One of the most salient errors in English intonation produced by Mandarin learners is the tendency to systematically produce a high tone (henceforth H*) on the target nuclear accent when it should be a low tone (henceforth L*) instead. This tendency was first reported by Ji, Wang, and Li (2009) and later explored in Xu (2009), Ji (2010), Hong (2012), and Barto (2015). Such a phenomenon has also been reported for Mandarin speakers learning other intonational languages like Spanish, as reported by Liu (2003). An example of this is illustrated in Figure 1, which compares the waveform, spectrogram, and pitch track produced by a Spanish native speaker uttering the non-biased information-seeking yes-no question in (1) (left panel) with those produced by a Mandarin-speaking basic-level learner of Spanish (right panel). As can be seen, while the Spaniard produces the L* H% nuclear configuration (Figure 1, left panel) that is typical of Spanish native speakers (Hualde & Prieto, 2015), the basic-level Mandarin-speaking learner of Spanish systematically produces a H* on the nuclear accent (Figure 1, right panel).

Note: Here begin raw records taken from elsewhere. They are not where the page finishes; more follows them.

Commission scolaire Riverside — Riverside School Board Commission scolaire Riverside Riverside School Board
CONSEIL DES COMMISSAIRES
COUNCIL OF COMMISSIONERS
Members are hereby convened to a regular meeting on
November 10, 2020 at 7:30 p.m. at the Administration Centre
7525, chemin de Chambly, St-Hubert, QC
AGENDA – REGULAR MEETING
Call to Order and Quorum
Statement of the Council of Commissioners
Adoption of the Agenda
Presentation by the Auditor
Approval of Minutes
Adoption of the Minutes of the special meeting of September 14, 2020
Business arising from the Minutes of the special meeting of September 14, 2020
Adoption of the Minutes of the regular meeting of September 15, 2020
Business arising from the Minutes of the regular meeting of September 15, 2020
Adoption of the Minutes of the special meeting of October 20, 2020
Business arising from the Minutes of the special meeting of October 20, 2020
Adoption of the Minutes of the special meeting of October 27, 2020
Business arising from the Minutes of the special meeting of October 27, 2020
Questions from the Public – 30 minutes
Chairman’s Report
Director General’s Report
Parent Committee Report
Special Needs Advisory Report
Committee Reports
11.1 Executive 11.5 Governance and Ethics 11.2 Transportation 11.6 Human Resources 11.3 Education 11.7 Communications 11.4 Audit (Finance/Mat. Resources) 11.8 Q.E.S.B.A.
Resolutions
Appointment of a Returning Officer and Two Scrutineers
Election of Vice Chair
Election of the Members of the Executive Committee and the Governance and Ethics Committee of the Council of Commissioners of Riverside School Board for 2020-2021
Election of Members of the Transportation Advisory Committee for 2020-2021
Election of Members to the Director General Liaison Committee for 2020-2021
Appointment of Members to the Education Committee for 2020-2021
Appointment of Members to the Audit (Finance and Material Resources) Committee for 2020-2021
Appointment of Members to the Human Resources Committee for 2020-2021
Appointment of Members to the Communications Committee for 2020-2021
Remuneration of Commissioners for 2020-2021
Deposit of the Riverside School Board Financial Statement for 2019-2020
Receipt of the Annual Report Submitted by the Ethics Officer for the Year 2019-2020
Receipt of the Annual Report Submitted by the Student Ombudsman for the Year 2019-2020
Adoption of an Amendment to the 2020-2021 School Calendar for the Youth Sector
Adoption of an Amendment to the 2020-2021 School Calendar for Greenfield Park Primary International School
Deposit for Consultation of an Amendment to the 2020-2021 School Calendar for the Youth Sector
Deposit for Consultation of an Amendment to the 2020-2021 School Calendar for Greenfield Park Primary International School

FIGURE 1. Waveform, spectrogram, and pitch track of the target interrogative sentence ¿Te gusta esta cama? “Do you like this bed?” as produced by a native Spanish speaker (left panel) and by a Mandarin-speaking beginner learner of Spanish (right panel).

  1. (1) ¿Te gusta esta cama?

    • me-dat like-3-sg this-dem bed-fem

      Do you like this bed?

The production of the H* by the Mandarin speaker instead of the L* tone is most probably the result of transfer from the L1 (Mandarin) to the L2 (Spanish). Unlike intonational language speakers, Mandarin speakers rely less on intonation because in their own language the lexical tone constitutes the minimal prosodic unit. Due to the lack of a steady L* tone in their lexical tone inventory, Mandarin speakers tend to systematically treat lexical stress in intonational languages as a H* tone, which results in the use of H* in all nuclear configurations (see Barto, 2015; Cortés Moreno, 2004; Ji, 2010).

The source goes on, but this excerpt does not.